¿Puedes prolongar el relato sobre el profesor Emiro Ramírez y su antena en El Caraño a partir de donde se detiene?

Fragmento para leer —
§ §

Años después, graduado y con conocimientos difíciles de encontrar en el Caquetá, Ramírez regresó a su tierra. Comenzó a trabajar como tutor del SENA, construyó un taller para arreglar celulares y después de muchas vueltas se ganó un concurso público para ser profesor en un colegio rural del departamento. Sin querer empezaba a seguir los pasos de su mamá, María Inés Gómez, una maestra de español que durante 38 años enseñó en las escuelas más pobres del Caquetá.

En 2015 Ramírez llegó a la Institución Educativa Avenida el Caraño, a 15 kilómetros de Florencia, en medio de las montañas de la cordillera Oriental dominada por mucho tiempo por el bloque Sur de la antigua guerrilla de las Farc, para enseñar informática a los estudiantes de bachillerato.

Cuando comenzó a dictar clase no había internet en la escuela ni en ninguna de las 46 veredas que conforman la región del Caraño y muchos de los alumnos dejaban el estudio en octavo o noveno grado para irse a trabajar como jornaleros o mototaxistas. El profe Emiro construyó una antena artesanal con señal de ondas, una técnica similar a la de su primer invento, y la instaló en la cima de una de las montañas que rodean el colegio. Desde entonces, los 500 estudiantes de El Caraño y sus familias pueden comunicarse, aprender idiomas, y conocer el mundo a través de internet.

§ §

Extracto de datos —

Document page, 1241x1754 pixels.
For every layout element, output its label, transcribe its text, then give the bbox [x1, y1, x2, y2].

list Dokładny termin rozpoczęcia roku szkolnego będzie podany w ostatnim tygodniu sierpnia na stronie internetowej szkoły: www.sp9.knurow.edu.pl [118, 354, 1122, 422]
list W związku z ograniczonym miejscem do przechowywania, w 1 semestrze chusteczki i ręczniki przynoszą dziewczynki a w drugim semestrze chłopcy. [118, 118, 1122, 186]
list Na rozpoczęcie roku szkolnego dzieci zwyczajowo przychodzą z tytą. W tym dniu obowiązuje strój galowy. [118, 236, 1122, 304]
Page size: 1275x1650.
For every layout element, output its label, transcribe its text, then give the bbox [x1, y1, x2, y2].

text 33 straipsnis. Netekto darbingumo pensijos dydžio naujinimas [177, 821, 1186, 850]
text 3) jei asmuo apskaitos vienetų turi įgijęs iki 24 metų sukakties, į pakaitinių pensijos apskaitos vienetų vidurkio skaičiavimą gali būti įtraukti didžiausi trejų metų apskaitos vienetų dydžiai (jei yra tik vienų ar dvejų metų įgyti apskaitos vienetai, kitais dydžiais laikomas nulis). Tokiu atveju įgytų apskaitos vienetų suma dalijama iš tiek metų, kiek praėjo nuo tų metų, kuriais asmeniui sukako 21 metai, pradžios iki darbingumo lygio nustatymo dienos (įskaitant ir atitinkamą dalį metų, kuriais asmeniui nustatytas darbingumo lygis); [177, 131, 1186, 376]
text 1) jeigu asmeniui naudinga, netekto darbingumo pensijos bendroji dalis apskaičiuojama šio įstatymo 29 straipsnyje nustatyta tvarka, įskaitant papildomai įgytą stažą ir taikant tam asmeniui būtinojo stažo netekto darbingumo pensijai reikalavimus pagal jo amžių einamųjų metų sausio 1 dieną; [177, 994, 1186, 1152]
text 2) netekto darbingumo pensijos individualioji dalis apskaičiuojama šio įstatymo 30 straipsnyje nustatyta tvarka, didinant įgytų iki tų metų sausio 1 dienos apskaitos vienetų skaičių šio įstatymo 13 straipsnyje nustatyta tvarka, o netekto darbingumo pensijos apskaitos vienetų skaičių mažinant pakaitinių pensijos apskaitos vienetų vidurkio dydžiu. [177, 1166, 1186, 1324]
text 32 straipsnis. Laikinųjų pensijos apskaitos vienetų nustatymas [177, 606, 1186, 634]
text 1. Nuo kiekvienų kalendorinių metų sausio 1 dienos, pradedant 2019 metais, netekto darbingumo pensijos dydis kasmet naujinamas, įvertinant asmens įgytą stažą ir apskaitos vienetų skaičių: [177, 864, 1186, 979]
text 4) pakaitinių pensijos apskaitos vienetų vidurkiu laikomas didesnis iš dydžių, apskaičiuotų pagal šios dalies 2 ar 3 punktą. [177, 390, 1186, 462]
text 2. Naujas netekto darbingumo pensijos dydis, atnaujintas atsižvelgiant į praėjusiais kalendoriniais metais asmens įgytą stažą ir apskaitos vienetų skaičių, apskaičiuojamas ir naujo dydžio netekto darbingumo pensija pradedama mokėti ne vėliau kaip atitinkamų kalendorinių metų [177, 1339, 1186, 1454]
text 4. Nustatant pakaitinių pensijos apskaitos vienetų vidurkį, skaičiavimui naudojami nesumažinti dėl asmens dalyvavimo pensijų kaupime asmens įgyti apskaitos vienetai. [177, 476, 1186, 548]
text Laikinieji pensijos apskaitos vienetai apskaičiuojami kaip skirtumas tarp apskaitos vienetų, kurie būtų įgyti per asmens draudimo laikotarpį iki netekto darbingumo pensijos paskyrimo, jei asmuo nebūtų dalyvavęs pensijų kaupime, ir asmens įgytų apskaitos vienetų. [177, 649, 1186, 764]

§ §

Respuesta —
Comenzó sus clases con la idea de enseñarles a sus alumnos a hacer robots como los que había aprendido en la universidad, pero desistió pronto. Muchos no sabían leer ni escribir y poco les interesaba o les servía esa tecnología. “Yo necesitaba dos cosas: aprender a cultivar, que es lo que los muchachos saben hacer, y enseñarles a ellos ciencia e informática, que es lo que sé yo, dice Ramírez al referirse al origen de la Agromática, un modelo pedagógico inventado por él, que usa la tecnología para mejorar la vida en el campo y que ahora es reconocido en todo el mundo por su éxito y efectividad.

El profe Luis Emiro y sus estudiantes comenzaron a crear dispositivos para resolver problemas cotidianos de la agricultura. “Todo comenzó cuando un alumno llegó triste a clase porque el cultivo de caña de su familia se había perdido por la humedad de la tierra”, cuenta Ramírez. A los pocos días diseñaron un dispositivo que mide el nivel adecuado de agua para cada semilla, lo fueron perfeccionando y lo llamaron Agrómetro. Al final tenían un aparato que calcula las cuatro variables esenciales para el crecimiento sano de los cultivos: humedad del terreno, luminosidad, temperatura y humedad relativa. Después, cuando otro estudiante regresó del médico sorprendido con el pulsioxímetro que le pusieron en el dedo, crearon entre todos uno igual pero para las plantas. Comenzaron a investigar y encontraron que era posible diseñar un código HTML, que hacía un barrido de luz blanca y medía en tiempo real los niveles de clorofila de las hojas. “Cuando lo logramos, ¡oh sorpresa!, dice Luis Emiro con emoción, en el mundo no había nada parecido”.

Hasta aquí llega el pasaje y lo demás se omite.